CPI da Educação colhe amanhã os primeiros depoimentos

Primeira a ser ouvida será ex-secretária da pasta, Andreia Dimas; Eduardo Azevedo diz não ter participado da escolha de advogado

 

Matheus Augusto

A CPI da Educação ouve, amanhã, os primeiros servidores da atual administração para colher esclarecimentos sobre as suspeitas sobre as compras da secretaria no fim do ano passado. Às 9h, os membros ouvem a ex-secretária de Educação, Andreia Dimas, afastada do cargo temporariamente neste mês. Às 13h, é a vez do procurador Sérgio Mourão prestar esclarecimentos à CPI. Para fechar o dia, às 14h, a comissão ouve o secretário de Administração, Tiago Nunes. 

Na próxima semana, na terça, 31, serão ouvidos, também pela manhã, o controlador do Município, Diogo Vieira, e o diretor de Educação, Leandro Reis. 

 

Advogados

Diante disso, a CPI nomeou o assessor do vereador Diego Espino (PSC), Cleo Dnar de Mesquita Júnior, como o advogado dativo da ex-secretária Andreia Dimas. 

Já o assessor de Eduardo Azevedo (PSC), Moisés Carvalho de Melo, ficou com a função de advogado dativo do prefeito Gleidson Azevedo (PSC). 
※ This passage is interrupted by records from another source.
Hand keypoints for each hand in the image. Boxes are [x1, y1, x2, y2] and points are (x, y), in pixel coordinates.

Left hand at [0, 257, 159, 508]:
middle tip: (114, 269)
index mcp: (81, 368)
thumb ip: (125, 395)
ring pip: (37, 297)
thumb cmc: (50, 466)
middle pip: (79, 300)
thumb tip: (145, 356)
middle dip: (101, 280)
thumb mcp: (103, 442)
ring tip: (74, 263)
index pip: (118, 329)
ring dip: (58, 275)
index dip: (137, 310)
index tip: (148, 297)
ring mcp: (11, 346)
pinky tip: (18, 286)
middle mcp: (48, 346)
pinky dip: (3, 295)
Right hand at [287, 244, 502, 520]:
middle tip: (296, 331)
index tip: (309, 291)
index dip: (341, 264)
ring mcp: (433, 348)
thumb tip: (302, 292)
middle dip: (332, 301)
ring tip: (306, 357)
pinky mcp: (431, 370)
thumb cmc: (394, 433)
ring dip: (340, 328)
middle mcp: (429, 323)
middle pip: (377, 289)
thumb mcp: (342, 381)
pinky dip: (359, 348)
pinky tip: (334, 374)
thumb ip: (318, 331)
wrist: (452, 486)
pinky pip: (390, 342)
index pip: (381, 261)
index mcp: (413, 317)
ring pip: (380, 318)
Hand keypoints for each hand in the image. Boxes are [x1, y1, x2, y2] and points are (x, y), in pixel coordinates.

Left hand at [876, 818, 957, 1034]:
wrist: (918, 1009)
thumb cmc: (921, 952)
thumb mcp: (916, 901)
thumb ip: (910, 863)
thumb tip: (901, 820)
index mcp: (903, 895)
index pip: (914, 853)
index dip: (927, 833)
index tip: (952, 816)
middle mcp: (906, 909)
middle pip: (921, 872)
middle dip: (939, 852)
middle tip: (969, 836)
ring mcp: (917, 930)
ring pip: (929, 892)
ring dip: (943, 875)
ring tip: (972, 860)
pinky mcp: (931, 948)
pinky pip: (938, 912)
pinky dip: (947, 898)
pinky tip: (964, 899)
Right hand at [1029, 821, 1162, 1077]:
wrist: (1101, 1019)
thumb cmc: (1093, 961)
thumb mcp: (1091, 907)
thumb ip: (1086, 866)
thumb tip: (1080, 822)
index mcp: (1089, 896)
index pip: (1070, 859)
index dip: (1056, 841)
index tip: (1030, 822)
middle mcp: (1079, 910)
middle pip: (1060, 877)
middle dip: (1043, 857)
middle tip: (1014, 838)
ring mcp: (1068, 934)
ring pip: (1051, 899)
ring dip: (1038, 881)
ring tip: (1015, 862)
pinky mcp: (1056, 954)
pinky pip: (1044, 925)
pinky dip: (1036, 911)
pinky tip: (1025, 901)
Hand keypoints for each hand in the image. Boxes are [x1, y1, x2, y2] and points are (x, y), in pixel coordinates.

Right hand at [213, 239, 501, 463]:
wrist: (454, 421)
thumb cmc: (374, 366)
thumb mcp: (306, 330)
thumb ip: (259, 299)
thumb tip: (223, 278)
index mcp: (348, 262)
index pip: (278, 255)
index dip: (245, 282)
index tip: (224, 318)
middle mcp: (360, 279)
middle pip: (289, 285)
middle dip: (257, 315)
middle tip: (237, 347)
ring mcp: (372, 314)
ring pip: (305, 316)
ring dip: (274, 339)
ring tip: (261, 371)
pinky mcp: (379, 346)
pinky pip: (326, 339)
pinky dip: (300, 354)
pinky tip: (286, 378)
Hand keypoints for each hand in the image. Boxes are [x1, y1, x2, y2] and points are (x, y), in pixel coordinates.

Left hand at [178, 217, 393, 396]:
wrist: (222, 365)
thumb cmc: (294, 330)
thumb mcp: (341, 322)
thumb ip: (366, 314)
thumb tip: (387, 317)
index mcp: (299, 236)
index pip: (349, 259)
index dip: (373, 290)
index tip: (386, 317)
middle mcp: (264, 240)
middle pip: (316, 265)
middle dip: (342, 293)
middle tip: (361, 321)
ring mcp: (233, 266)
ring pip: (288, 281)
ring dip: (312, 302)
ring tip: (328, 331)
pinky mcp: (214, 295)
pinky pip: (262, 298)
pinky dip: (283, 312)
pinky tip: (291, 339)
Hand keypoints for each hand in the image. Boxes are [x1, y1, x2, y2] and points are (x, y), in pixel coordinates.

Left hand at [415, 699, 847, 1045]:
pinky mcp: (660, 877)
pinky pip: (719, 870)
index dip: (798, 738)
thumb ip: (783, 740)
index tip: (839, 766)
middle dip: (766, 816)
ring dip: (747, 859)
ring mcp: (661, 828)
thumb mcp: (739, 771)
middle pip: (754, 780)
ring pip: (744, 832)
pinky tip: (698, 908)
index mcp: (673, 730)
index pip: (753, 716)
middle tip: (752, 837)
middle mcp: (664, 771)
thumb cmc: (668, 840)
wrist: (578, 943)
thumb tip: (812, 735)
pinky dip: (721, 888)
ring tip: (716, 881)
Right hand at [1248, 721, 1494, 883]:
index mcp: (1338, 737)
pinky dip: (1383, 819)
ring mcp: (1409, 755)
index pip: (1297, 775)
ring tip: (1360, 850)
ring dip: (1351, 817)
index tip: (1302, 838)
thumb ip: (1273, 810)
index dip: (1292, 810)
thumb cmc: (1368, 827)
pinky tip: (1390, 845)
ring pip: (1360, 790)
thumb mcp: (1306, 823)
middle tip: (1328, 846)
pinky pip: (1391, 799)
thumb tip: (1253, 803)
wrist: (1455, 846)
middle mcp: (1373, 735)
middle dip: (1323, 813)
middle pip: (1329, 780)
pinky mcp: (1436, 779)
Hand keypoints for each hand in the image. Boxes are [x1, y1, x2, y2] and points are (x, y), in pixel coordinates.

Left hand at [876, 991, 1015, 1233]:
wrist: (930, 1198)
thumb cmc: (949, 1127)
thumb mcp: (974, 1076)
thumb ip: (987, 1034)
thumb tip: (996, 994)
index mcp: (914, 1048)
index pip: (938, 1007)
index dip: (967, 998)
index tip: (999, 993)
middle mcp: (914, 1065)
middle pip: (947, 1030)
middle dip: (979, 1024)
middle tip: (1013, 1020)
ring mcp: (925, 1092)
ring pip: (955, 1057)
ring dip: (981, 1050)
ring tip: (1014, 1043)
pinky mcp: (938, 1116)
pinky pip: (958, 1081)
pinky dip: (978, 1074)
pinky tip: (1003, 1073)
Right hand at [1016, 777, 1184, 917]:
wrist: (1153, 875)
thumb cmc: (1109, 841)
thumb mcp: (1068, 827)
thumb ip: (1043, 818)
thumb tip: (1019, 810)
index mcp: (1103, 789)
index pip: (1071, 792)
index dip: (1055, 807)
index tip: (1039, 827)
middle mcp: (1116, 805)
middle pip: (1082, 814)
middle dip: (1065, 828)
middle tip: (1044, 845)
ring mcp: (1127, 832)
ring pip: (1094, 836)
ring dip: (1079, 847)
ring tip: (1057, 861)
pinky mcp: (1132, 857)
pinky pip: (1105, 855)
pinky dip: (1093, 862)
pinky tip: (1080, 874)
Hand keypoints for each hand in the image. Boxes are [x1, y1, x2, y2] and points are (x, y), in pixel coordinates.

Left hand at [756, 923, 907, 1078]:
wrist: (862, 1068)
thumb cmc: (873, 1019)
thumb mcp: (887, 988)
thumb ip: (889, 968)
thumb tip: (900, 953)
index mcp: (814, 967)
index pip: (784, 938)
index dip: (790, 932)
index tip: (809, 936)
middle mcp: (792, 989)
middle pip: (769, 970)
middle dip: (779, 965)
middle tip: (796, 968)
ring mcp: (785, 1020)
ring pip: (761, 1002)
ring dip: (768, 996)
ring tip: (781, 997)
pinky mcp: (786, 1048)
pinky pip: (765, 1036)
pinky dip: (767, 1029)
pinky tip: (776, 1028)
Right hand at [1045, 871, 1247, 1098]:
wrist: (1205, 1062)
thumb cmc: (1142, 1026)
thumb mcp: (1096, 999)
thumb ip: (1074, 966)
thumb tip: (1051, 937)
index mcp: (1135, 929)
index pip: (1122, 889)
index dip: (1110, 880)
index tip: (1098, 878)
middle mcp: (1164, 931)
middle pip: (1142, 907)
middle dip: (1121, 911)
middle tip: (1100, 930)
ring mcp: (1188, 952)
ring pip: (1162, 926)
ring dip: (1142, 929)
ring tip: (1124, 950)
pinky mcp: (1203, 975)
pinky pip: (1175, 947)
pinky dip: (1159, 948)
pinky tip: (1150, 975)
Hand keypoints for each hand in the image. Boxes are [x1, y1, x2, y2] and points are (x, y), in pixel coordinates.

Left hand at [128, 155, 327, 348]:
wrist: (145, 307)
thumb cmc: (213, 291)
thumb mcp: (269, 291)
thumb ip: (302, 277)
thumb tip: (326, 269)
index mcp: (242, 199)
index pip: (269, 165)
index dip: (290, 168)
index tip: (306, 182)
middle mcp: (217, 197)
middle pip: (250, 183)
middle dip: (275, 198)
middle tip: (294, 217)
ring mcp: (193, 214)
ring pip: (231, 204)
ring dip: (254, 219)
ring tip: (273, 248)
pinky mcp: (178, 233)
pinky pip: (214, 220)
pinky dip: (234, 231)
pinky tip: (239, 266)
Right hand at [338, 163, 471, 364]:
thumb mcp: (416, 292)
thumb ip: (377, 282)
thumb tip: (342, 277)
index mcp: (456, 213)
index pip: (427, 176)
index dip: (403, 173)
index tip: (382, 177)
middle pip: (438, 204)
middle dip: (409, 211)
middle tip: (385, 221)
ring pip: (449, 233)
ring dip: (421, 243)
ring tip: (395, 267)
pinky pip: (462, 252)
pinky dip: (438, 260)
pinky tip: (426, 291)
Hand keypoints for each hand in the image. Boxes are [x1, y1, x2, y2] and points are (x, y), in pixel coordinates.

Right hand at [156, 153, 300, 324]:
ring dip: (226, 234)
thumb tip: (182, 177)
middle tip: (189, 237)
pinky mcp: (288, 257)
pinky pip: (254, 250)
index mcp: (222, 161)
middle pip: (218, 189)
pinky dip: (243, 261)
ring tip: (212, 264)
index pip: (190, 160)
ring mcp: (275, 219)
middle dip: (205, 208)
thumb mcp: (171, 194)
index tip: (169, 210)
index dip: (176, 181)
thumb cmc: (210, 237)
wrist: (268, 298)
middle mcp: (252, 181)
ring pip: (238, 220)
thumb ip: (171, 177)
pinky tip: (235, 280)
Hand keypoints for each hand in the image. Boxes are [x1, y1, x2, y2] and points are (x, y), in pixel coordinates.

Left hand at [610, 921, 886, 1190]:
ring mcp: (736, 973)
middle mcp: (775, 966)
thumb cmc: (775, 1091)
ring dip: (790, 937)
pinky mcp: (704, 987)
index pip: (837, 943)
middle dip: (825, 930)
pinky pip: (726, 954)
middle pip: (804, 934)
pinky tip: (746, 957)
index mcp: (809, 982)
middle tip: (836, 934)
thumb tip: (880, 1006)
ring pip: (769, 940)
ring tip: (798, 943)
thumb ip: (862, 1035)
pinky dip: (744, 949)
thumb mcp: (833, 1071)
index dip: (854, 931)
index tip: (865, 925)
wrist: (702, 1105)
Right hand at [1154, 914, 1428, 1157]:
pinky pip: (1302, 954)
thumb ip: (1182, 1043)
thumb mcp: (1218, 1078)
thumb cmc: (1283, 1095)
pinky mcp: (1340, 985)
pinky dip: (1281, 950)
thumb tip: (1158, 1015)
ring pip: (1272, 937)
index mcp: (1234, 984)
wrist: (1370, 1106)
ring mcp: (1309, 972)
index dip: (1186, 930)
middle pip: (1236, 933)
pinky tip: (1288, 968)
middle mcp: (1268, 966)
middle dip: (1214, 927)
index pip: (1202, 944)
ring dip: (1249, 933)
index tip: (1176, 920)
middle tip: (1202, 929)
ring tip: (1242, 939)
Ambos foram nomeados pela CPI e oficializados em Portaria publicada pela Câmara.

 

Escolha da CPI

Conforme explicou o vereador Eduardo Azevedo (PSC), a escolha foi feita pela própria CPI, não sendo sua a  indicação. 

— Em nada participei da escolha de meu assessor, Moisés Carvalho de Melo, para a condição de defensor dativo do prefeito Gleidson na CPI da Educação. A escolha foi feita pelos vereadores membros da CPI — explicou.

Azevedo, conforme afirmou anteriormente, repetiu que continuará defendendo a “transparência das investigações”.

Em nota, a Prefeitura explicou que não cabe ao procurador-geral do Município “fazer indicação de quem seja advogado eventualmente constituído por aqueles que tenham sido notificados acerca da instauração de uma CPI”. 

 — No caso da "CPI da Educação", foram notificados apenas o prefeito e a ex-secretária municipal de Educação, na forma prevista no art. 101 do Regimento Interno da Câmara, com advertência quanto à “faculdade” de acompanhar a CPI “por si ou por procurador” — detalhou. 

A atual administração informou que a ex-secretária “acompanha por si os trabalhos da CPI, tendo comparecido pessoalmente na reunião”. 

Diante disso, “os membros da CPI decidiram em nomear ‘defensor dativo’ ao prefeito e à ex-secretária de Educação”.

— De qualquer forma, “nessa fase da CPI” advogado não tem atuação. O procurador-geral do Município acompanha os trabalhos dos membros da CPI, suas deliberações e opiniões, sem que, no entanto, interfira ou tenha que “atuar” em defesa do Município ou de servidores, nesta fase — finalizou.

 

Educação

A investigação tem Josafá (Cidadania) na presidência e Lohanna França (PV) como relatora. Rodrigo Kaboja (PSD), Ademir Silva (MDB) e Ana Paula do Quintino (PSC) atuam como membros. 

A abertura da CPI foi solicitada por Ademir Silva para investigar seis processos de adesão a atas de registros por suspeita de “vícios de legalidade ou sobrepreço”. Há suspeita da compra de produtos com valores acima do mercado para se adequar ao percentual mínimo de investimento na Educação. 

A Prefeitura também abriu uma sindicância interna para investigar "possível vício em processo administrativo licitatório para adesão à ata de registro de preços” na secretaria.